*Job item:*
Pull out each line below that contains the word "value", and copy every one of them in full.

*Input data:*
◇ ◇ ◇ ◇ ◇

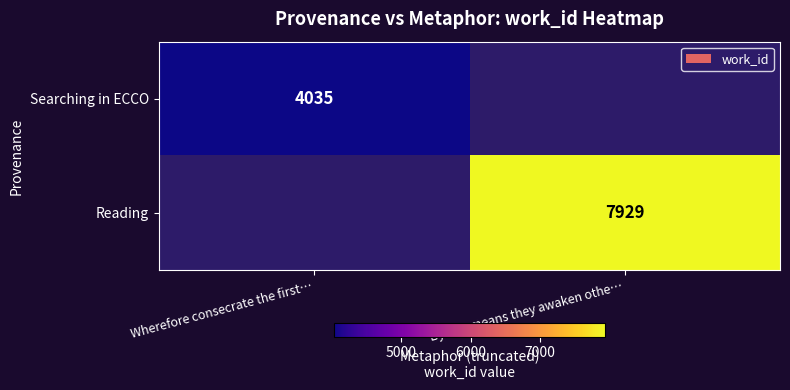

What is the greatest value displayed?

7929.0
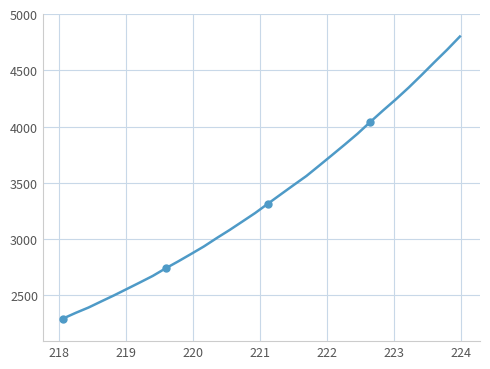

What is the minimum value shown in the chart?

2293.1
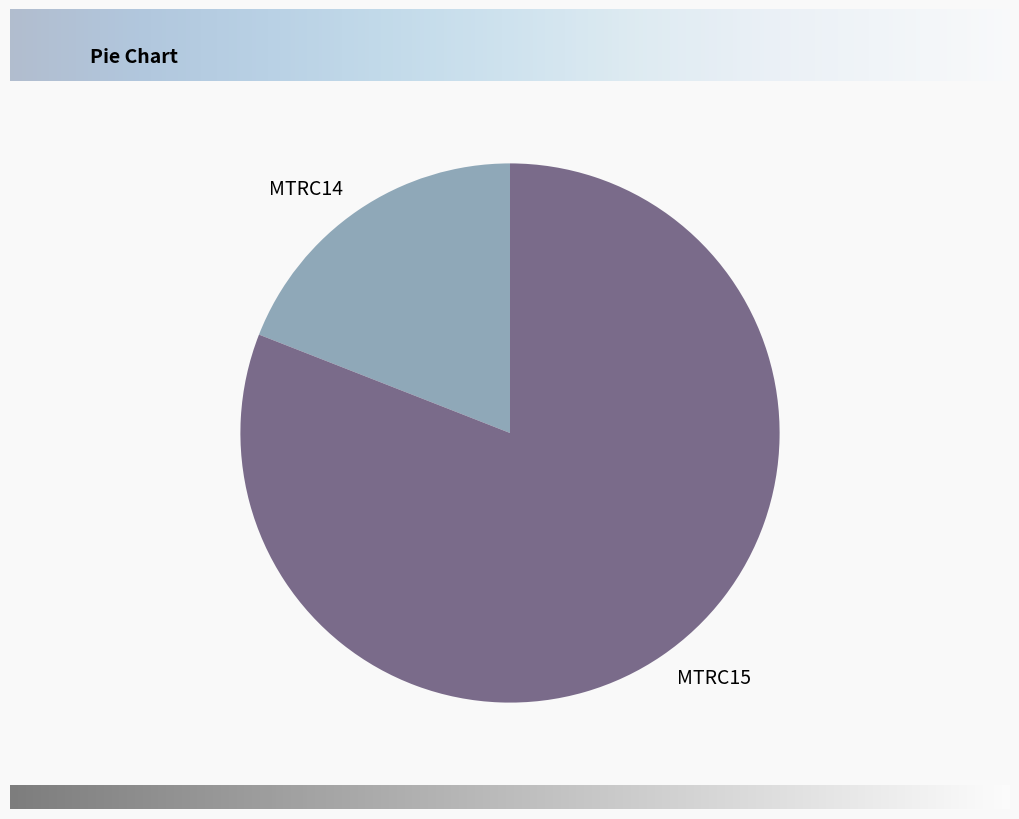

Rank the categories by value from lowest to highest.

MTRC14, MTRC15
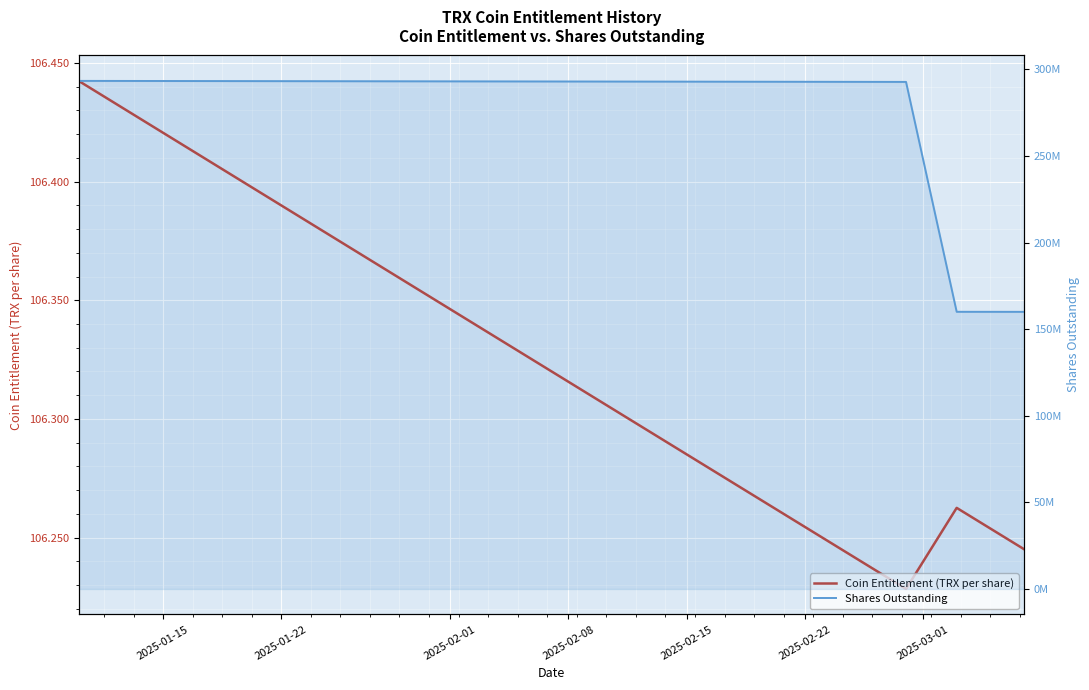

Reading left to right, transcribe all the data shown in this chart.

Coin Entitlement (TRX per share): 106.4	106.4	106.4	106.4	106.4	106.4	106.4	106.4	106.4	106.4	106.4	106.4	106.4	106.4	106.4	106.4	106.3	106.3	106.3	106.3	106.3	106.3	106.3	106.3	106.3	106.3	106.3	106.3	106.3	106.2	106.2	106.2	106.2	106.2	106.3	106.3	106.3	106.2	106.2
Shares Outstanding: 293355418.6	293319253.0	293307198.7	293295145.0	293283091.8	293271039.1	293234883.9	293222833.1	293210782.8	293198733.1	293186683.8	293150539.0	293138491.7	293126444.9	293114398.6	293102352.9	293054174.6	293042131.3	293030088.5	293018046.1	292981922.1	292969881.7	292957841.9	292945802.5	292933763.7	292897650.0	292885613.1	292873576.7	292861540.8	292813402.2	292801368.8	292789335.8	292777303.4	292765271.4	160031338.7	160024762.1	160018185.8	160011609.7	160005033.8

◇ ◇ ◇ ◇ ◇

*Solution to the exercise:*
What is the greatest value displayed?
What is the minimum value shown in the chart?
Rank the categories by value from lowest to highest.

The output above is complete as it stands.